--- EXERCISE INPUT ---
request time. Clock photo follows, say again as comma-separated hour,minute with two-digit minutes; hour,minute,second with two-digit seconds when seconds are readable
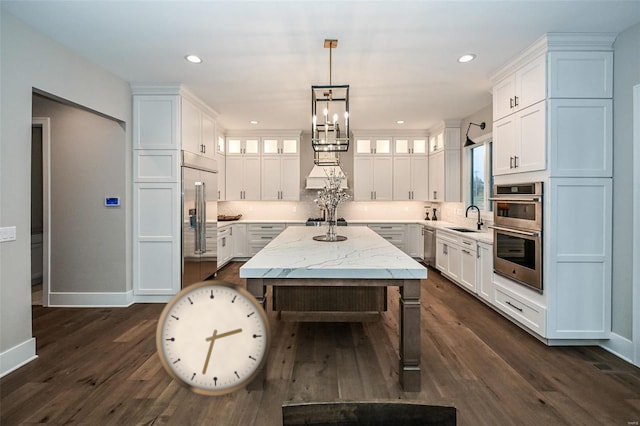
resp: 2,33
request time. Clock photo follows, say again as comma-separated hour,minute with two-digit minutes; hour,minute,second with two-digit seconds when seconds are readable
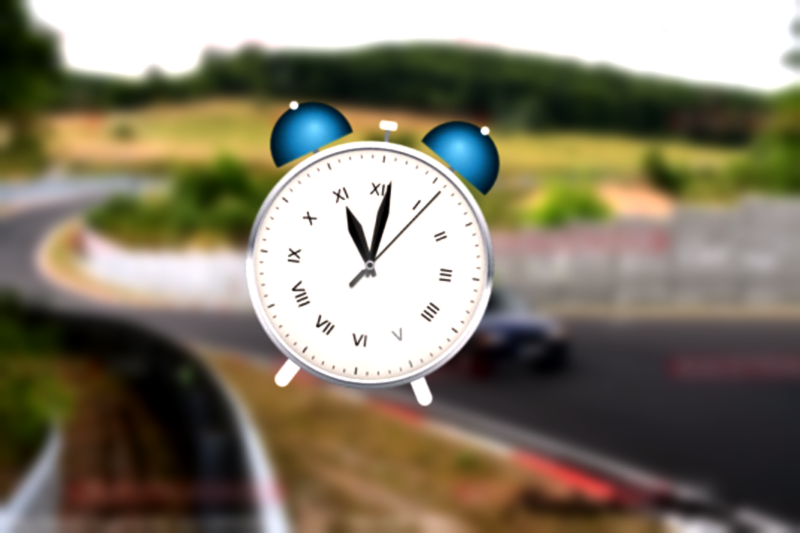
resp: 11,01,06
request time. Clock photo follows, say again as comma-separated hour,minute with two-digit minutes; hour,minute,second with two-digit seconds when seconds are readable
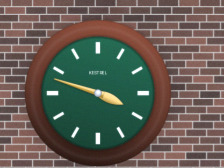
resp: 3,48
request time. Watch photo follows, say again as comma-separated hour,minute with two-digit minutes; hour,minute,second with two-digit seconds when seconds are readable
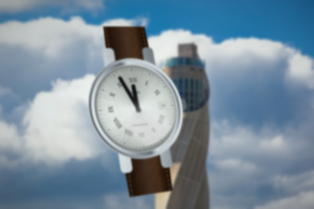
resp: 11,56
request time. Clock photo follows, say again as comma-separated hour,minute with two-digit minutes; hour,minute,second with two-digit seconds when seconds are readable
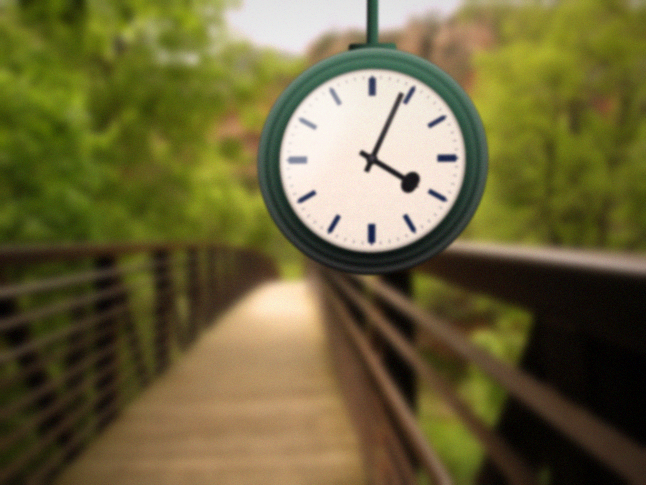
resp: 4,04
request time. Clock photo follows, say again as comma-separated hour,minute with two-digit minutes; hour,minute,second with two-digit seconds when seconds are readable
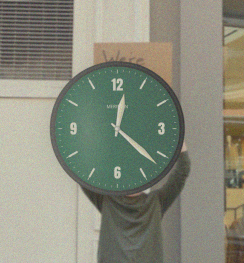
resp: 12,22
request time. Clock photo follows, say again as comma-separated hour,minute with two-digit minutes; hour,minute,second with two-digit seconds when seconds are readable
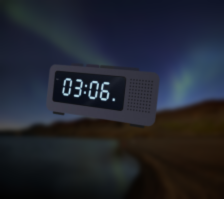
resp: 3,06
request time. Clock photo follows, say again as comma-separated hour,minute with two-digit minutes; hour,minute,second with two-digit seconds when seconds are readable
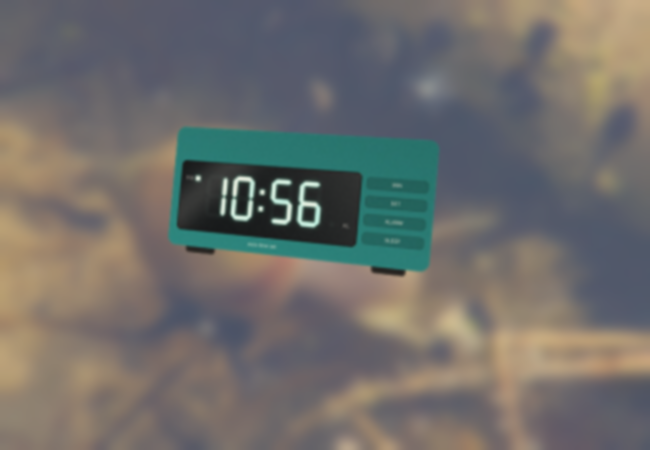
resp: 10,56
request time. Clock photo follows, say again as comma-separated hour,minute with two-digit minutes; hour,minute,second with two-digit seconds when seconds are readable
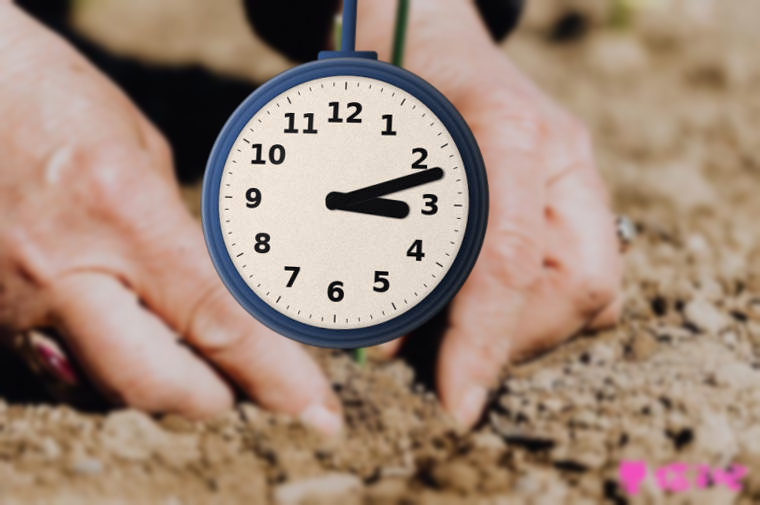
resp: 3,12
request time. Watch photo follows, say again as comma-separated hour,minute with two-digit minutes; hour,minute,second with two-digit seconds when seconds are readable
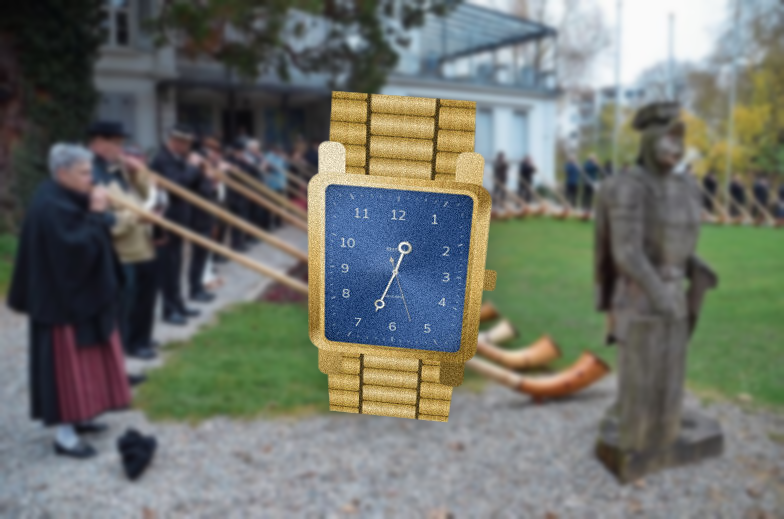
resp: 12,33,27
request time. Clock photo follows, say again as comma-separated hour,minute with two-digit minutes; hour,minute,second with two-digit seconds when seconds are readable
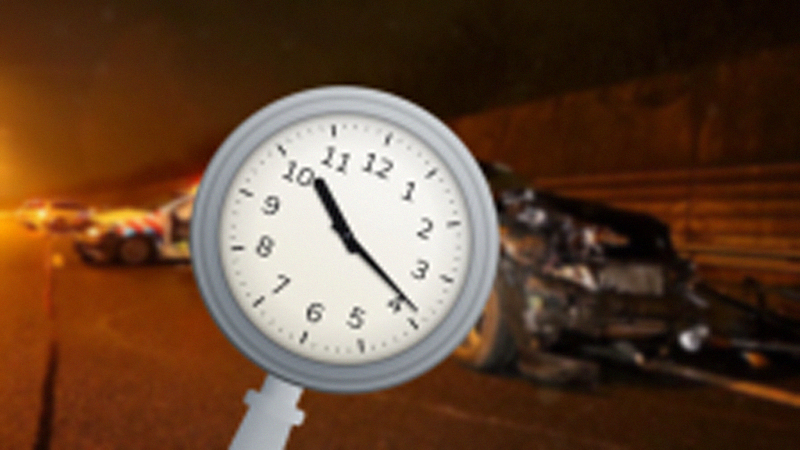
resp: 10,19
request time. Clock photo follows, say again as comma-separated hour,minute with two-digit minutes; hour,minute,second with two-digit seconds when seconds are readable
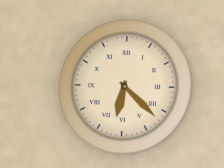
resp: 6,22
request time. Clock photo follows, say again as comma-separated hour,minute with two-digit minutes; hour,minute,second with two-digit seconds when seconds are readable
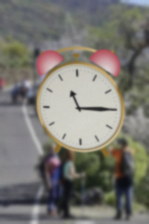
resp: 11,15
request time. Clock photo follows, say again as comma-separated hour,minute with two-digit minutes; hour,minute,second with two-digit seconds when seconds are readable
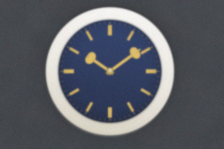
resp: 10,09
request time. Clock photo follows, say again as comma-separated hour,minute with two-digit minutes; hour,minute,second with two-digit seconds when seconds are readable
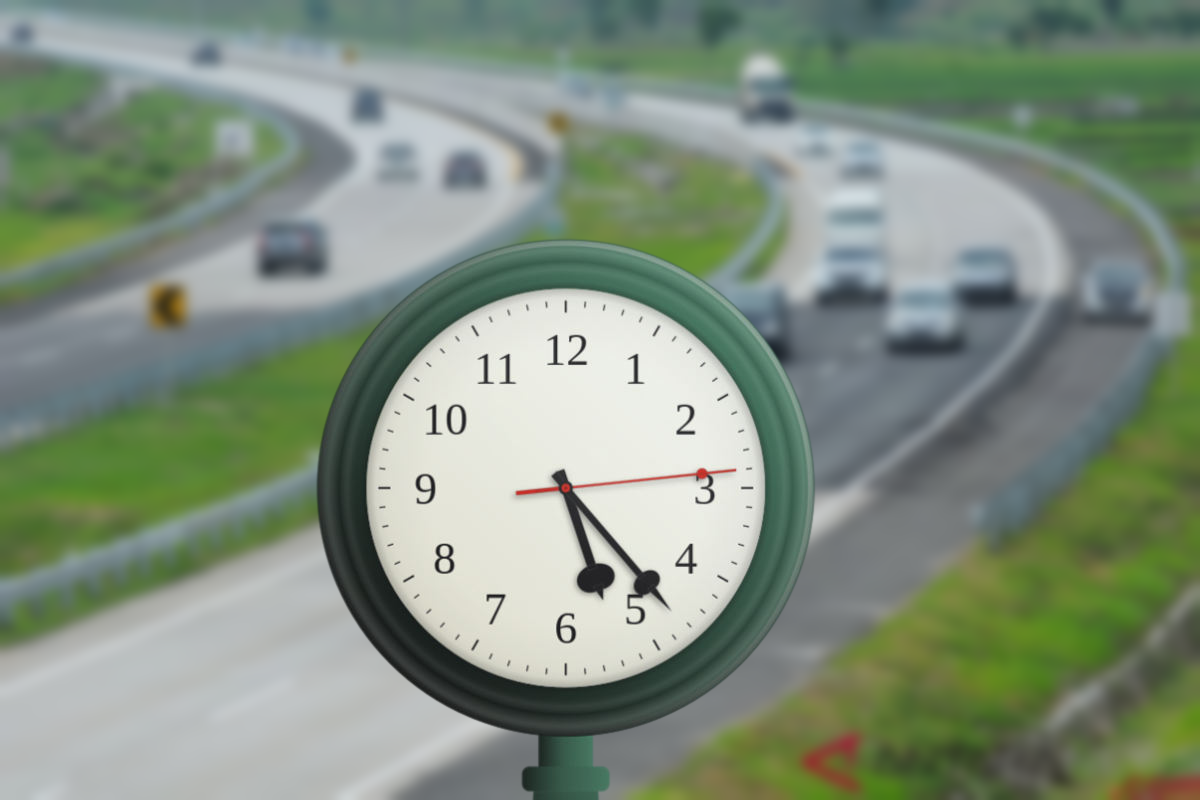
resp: 5,23,14
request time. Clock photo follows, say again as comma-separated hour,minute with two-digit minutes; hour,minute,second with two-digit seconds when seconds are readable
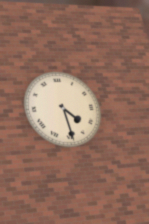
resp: 4,29
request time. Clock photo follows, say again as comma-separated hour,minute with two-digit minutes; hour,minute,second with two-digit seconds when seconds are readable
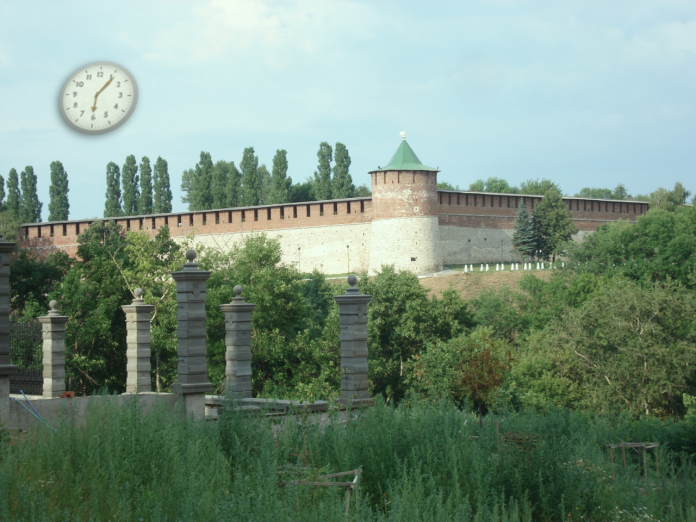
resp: 6,06
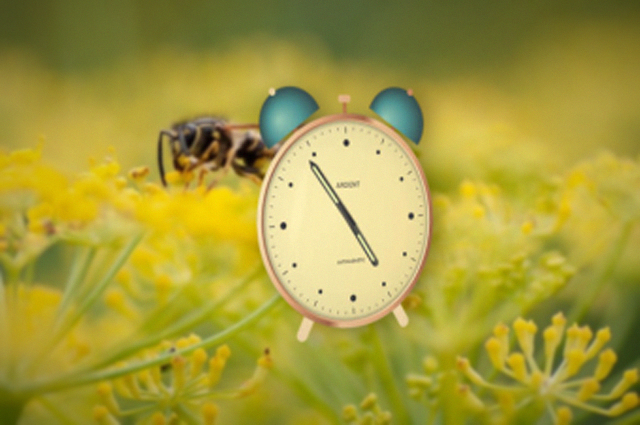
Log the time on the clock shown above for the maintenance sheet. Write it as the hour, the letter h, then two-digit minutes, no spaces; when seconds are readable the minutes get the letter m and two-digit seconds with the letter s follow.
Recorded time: 4h54
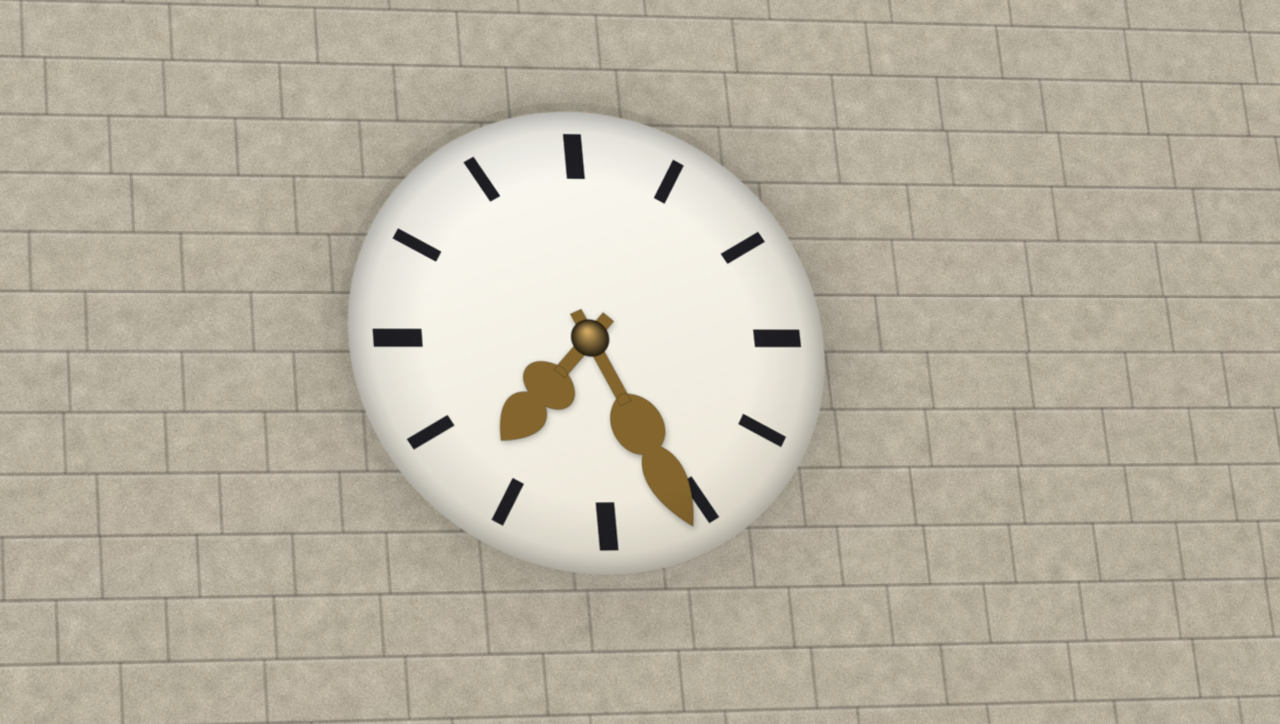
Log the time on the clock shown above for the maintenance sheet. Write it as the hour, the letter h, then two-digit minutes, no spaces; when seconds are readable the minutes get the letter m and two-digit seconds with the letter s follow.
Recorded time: 7h26
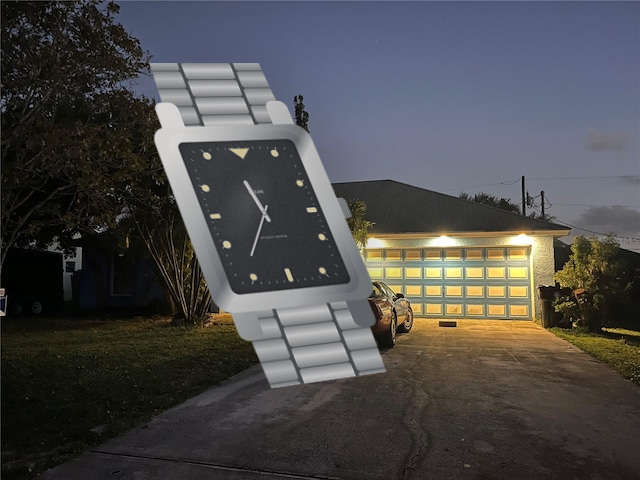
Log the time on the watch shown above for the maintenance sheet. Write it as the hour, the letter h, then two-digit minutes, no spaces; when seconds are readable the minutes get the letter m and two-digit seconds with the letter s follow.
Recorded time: 11h36
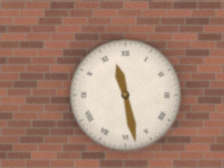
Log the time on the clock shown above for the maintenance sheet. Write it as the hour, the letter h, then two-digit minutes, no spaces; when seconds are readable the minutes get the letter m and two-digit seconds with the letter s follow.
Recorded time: 11h28
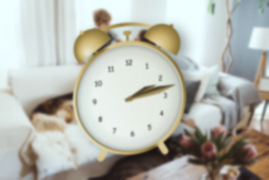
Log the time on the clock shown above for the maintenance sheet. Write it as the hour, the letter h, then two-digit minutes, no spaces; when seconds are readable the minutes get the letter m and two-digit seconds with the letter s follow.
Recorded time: 2h13
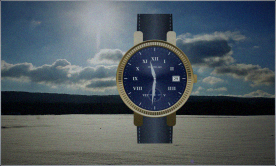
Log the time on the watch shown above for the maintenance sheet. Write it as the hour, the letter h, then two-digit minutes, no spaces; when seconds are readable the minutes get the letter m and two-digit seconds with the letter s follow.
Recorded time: 11h31
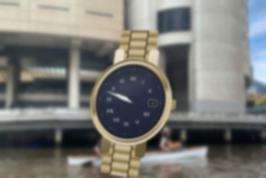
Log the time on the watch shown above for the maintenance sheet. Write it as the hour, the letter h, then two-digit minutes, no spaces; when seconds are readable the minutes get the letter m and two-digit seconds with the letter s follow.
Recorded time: 9h48
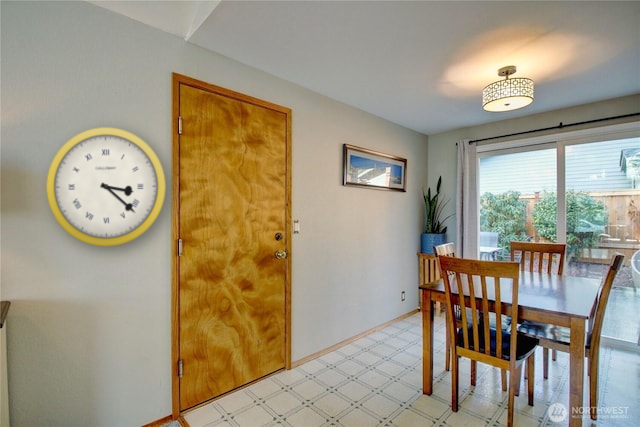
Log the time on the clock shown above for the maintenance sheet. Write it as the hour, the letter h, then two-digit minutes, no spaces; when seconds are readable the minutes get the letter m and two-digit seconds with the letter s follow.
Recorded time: 3h22
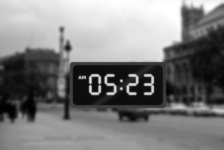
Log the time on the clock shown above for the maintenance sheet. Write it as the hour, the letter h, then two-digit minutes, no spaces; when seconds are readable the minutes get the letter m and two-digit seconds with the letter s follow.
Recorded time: 5h23
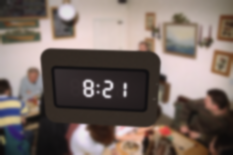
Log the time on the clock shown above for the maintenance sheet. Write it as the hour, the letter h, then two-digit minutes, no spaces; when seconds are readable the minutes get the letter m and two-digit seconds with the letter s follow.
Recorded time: 8h21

--- AIM OF THE TASK ---
Turn everything from the beginning of the data above down to the line containing "resp: 12,22", both included, into a numbered list with no blank lines. Leave the pictures out.

--- OUTPUT FOR THIS EXERCISE ---
1. request time. Clock photo follows, say again as comma-separated hour,minute with two-digit minutes; hour,minute,second with two-digit seconds when seconds are readable
2. resp: 2,33
3. request time. Clock photo follows, say again as comma-separated hour,minute with two-digit minutes; hour,minute,second with two-digit seconds when seconds are readable
4. resp: 11,01,06
5. request time. Clock photo follows, say again as comma-separated hour,minute with two-digit minutes; hour,minute,second with two-digit seconds when seconds are readable
6. resp: 3,48
7. request time. Watch photo follows, say again as comma-separated hour,minute with two-digit minutes; hour,minute,second with two-digit seconds when seconds are readable
8. resp: 11,56
9. request time. Clock photo follows, say again as comma-separated hour,minute with two-digit minutes; hour,minute,second with two-digit seconds when seconds are readable
10. resp: 4,04
11. request time. Clock photo follows, say again as comma-separated hour,minute with two-digit minutes; hour,minute,second with two-digit seconds when seconds are readable
12. resp: 12,22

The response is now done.